### Work order 1:
Copy the lines of the records exactly as they appear, starting at the line containing "Does the chart contain stacked bars?" and continuing down to and including the line containing "What is the total". Include nothing outside that range.

*** Reading text Section Begins ***

I don’t think the temperature went down with the sun at all. We had the windows open wide all night but it only just started feeling comfortable when it started getting light this morning. Since there wasn’t even the slightest breeze, all the open windows did was let in the mosquitoes. My poor son gets terrible reactions to mozzie bites and he’s covered in them. He has three bites on his left ear, so it’s swelled to about twice its normal size. He refuses calamine lotion, so I just keep dosing him with Benadryl.

Anyways, it was crazy hot again today. This morning, I finally got a chance to wander the area I want to make pictures in, but it was already stifling by 9, and I really felt it. Approaching strangers for photos can be quite exhausting at the best of times, and in this heat I just ran out of steam. I have no idea what the forecast is, but I’m definitely hoping it cools a bit in the next couple days, so I can be more productive.
In one corner store, I met a retired journalist. He told me he was once invited to apply to journalism school somewhere in Canada, but when he went to apply for a visa, the Canadian embassy told him that the government had cut all ties to South Africa and wouldn’t let anyone in the country, not even if you were coloured or black. He said this would have been around 1968, and I was surprised and ashamed by that. When he was telling his story, I had thought it might have been in the 80s when the whole world had sanctions against SA.

*** Reading text Section Ends ***
*** Records for this exercise Section Begins ***

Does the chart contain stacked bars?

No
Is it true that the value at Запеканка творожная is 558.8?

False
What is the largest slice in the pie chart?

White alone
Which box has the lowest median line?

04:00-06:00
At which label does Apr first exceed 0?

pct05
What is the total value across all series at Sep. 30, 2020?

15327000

*** Records for this exercise Section Ends ***
*** Records for this exercise Section Begins ***

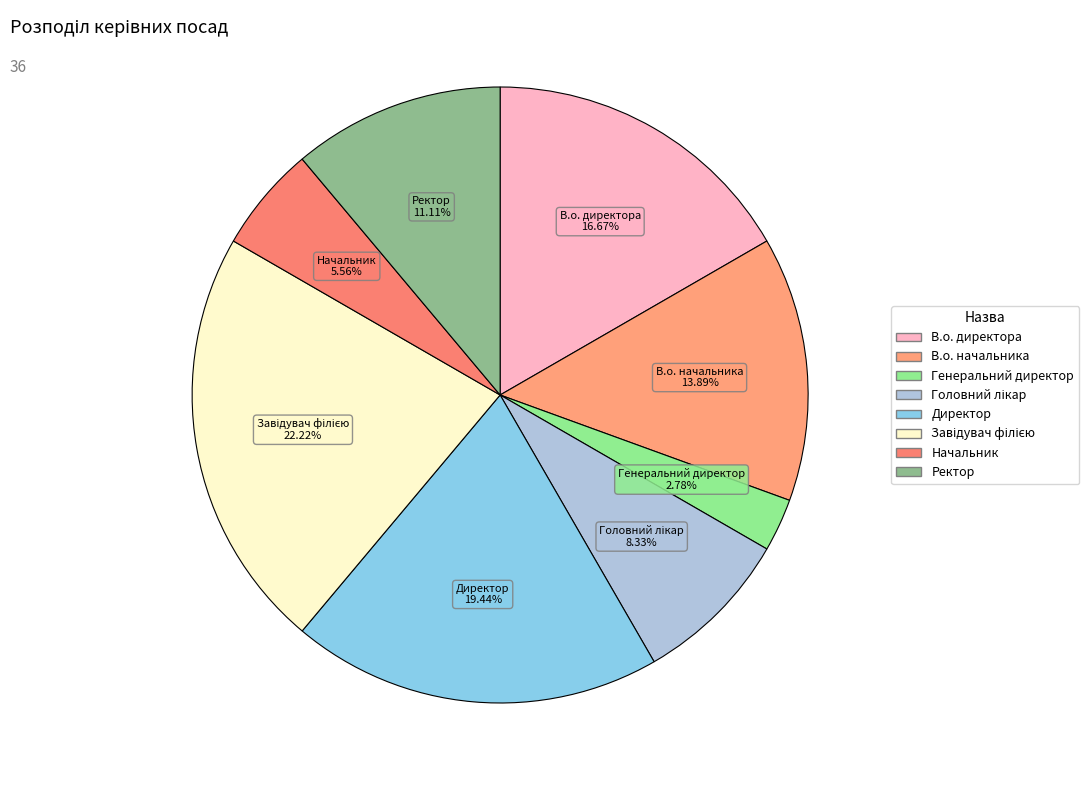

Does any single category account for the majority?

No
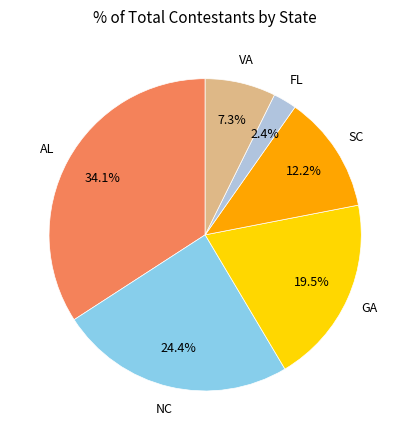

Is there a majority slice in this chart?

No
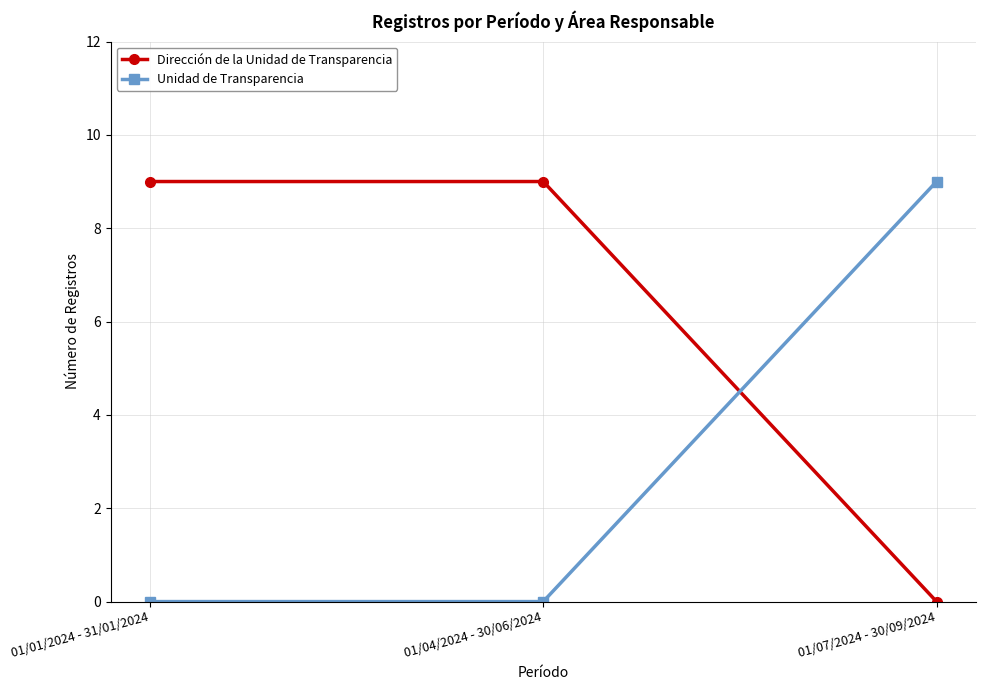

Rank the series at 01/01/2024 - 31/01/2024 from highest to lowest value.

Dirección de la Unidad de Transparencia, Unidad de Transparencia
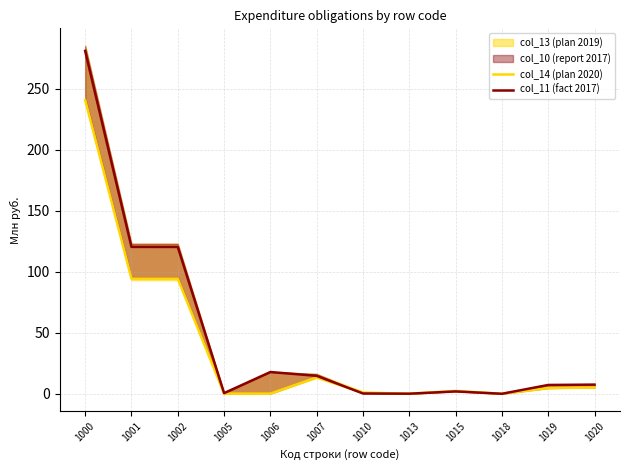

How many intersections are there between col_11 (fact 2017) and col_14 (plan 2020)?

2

*** Records for this exercise Section Ends ***

### Work order 2:
Answer these questions from the text about the hot night and the retired journalist:
(a) How many bites does the son have on his left ear?
(b) By what hour was it already stifling during the morning walk?
(c) Around what year did the journalist say this happened?

### Problem solution 1:
Does the chart contain stacked bars?

No
Is it true that the value at Запеканка творожная is 558.8?

False
What is the largest slice in the pie chart?

White alone
Which box has the lowest median line?

04:00-06:00
At which label does Apr first exceed 0?

pct05
What is the total value across all series at Sep. 30, 2020?

### Problem solution 2:
(a) Three
(b) By 9
(c) Around 1968